Sistem böyle çalışıyor, gülmeyin. Memleketimizin durumu bu, bunu ortadan kaldırmamız lazım."

Başbakan Binali Yıldırım, "Kalkınma açığımızı kapatmamız lazım. Türkiye çok önemli bir yerde, eğer 4 yılda bir seçim olsaydı, hiç hükümet değişmeseydi, bugünkü 65. hükümet 2183 senesinde kurulacaktı. 2017'deyiz, 2183'e kadar daha çok zaman var. Amerika 228 yıl önce başlamış başkanlık sistemine, o günden bugüne bir yıl sapma yok, 45. başkanını seçti. İstikrar bu, istikrar olunca her şey oluyor." ifadelerini kullandı.

SEÇME VE SEÇİLME YAŞI

Yıldırım, 18 yaşla 25 yaş arasında 8,5 milyonluk genç nüfus bulunduğunu kaydederek, "Bu gençlere biz diyoruz ki: 'Sen seçerken bize lazımsın ama seçilme zamanı, hele dur, büyükler varken sen niye ön plana çıkıyorsun?' Seçiyorsa, seçilecek, seçme yeterliliğine sahip, seçilme yeterliliğine de sahiptir, bu evrensel hukuk kaidesidir. Dolayısıyla ben bunun nesine karşı çıkıyorlar anlayabilmiş değilim, siz anladıysanız bana anlatın." değerlendirmesinde bulundu.

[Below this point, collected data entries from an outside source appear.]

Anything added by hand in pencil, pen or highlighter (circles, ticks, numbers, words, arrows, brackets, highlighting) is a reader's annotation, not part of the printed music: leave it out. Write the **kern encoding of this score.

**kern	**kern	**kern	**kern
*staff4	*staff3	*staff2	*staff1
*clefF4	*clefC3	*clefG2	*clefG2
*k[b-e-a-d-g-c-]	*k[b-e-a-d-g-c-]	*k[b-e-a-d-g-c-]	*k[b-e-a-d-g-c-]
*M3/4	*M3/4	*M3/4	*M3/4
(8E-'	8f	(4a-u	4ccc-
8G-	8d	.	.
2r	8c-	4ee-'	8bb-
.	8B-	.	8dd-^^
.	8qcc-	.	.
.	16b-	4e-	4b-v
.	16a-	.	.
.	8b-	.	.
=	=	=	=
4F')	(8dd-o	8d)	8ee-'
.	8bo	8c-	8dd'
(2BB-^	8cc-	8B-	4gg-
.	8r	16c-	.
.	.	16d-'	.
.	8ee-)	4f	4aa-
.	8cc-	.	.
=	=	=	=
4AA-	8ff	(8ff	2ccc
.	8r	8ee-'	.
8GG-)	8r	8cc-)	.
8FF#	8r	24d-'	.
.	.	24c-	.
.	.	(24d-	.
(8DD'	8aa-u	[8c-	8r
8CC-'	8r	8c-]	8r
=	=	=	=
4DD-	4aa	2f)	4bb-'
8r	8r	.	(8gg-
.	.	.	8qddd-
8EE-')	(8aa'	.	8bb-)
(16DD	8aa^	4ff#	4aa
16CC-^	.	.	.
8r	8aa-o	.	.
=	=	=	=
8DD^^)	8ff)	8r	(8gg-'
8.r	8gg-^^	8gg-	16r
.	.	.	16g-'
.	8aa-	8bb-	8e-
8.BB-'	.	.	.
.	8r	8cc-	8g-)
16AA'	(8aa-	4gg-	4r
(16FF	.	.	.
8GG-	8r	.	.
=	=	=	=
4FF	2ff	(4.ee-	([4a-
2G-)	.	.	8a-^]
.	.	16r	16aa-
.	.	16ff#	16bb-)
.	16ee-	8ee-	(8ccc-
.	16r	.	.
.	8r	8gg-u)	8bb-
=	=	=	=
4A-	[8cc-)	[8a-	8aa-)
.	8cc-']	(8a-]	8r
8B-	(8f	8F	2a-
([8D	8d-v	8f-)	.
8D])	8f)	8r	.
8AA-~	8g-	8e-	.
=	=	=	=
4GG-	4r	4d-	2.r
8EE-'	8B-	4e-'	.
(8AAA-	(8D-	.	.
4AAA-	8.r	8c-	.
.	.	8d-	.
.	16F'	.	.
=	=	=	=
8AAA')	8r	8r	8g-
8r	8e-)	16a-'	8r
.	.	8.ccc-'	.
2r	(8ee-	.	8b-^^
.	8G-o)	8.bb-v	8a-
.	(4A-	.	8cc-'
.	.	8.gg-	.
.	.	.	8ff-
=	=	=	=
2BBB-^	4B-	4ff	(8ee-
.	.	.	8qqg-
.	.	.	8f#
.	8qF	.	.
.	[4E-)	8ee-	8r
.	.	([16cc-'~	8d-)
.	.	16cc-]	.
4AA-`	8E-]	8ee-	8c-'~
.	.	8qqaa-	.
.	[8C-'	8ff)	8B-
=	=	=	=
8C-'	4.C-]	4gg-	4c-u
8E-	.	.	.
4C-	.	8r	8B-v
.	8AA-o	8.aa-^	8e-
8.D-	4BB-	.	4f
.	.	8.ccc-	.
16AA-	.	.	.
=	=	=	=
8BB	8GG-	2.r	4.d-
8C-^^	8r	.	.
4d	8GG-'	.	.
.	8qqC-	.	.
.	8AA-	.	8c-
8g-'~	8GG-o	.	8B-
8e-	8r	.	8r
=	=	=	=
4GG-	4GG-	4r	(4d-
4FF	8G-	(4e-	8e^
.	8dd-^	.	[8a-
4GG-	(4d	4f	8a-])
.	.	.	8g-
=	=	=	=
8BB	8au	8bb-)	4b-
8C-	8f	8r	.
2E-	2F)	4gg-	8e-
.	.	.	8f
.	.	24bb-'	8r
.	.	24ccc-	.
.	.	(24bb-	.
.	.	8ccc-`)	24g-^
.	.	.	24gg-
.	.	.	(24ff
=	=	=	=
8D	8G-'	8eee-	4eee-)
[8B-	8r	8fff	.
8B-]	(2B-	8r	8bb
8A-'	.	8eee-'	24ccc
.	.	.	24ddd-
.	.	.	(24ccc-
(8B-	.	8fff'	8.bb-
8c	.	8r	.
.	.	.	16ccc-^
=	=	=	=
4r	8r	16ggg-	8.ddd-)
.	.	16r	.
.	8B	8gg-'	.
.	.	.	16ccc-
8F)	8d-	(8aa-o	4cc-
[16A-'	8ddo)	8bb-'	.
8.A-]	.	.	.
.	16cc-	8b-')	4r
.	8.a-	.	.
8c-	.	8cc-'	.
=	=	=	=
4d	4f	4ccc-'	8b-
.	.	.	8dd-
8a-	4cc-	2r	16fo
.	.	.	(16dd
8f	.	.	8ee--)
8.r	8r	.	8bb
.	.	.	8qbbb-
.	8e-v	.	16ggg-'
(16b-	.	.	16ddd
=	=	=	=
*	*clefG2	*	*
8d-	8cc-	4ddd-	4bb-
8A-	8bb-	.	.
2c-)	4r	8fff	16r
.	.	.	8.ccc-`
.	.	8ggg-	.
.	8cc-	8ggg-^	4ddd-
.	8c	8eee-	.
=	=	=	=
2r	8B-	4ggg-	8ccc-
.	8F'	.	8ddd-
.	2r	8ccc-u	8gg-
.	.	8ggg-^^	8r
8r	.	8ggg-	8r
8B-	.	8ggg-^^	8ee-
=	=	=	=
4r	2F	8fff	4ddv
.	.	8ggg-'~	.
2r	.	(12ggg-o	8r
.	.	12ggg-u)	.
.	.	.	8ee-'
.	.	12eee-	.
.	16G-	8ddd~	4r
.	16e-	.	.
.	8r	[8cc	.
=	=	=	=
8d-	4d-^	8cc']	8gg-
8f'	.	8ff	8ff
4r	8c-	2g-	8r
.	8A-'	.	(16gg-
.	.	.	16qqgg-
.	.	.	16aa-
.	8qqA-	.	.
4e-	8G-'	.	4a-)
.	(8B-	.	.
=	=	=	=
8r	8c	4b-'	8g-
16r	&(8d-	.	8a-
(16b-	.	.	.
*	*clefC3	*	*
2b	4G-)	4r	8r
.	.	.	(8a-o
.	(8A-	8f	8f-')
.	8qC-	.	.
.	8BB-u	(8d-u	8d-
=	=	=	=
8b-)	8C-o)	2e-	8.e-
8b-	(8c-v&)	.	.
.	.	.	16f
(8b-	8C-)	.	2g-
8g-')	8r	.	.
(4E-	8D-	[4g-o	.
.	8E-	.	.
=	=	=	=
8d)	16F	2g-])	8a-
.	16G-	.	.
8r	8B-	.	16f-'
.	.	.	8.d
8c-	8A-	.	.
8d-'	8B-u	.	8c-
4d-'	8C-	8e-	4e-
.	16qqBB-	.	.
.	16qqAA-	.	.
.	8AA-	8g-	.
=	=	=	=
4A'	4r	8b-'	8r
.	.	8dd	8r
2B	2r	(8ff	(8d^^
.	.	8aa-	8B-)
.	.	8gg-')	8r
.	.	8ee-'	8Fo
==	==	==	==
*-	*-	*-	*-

"16 Nisan'da bir karar vereceğiz, vereceğimiz karar şüphesiz milletin kararıdır, milletin kararı ne olursa olsun, başımız, gözümüz üstünde yeri vardır." diyen Başbakan Binali Yıldırım, konuşmasını şöyle tamamladı:

"Biz neden bu değişime ihtiyaç olduğunu her yeri gezerek, her vatandaşımızla buluşarak anlatacağız. Sizin de sivil toplum kuruluşları temsilcileri olarak bizim kadar sorumluluğunuz var çünkü bu, gelecek kuşakların kararıdır, çocuklarımızın, torunlarımızın geleceğine karar vereceğiz. Ya onların aydınlık geleceğini inşa edeceğiz ya da sorunları onların üzerine bırakıp bu dünyadan göç edeceğiz, bunu yapamayız. Bu sorumluluğu üzerimizden atamayız. Onun için 16 Nisan, inşallah demokrasimizin daha da güçlenmesi, ülkemizin 2023 hedeflerine daha kararlı bir şekilde ulaşması ve milletimizin birliği, beraberliği, kardeşliği ve bekası için önemli bir gündür."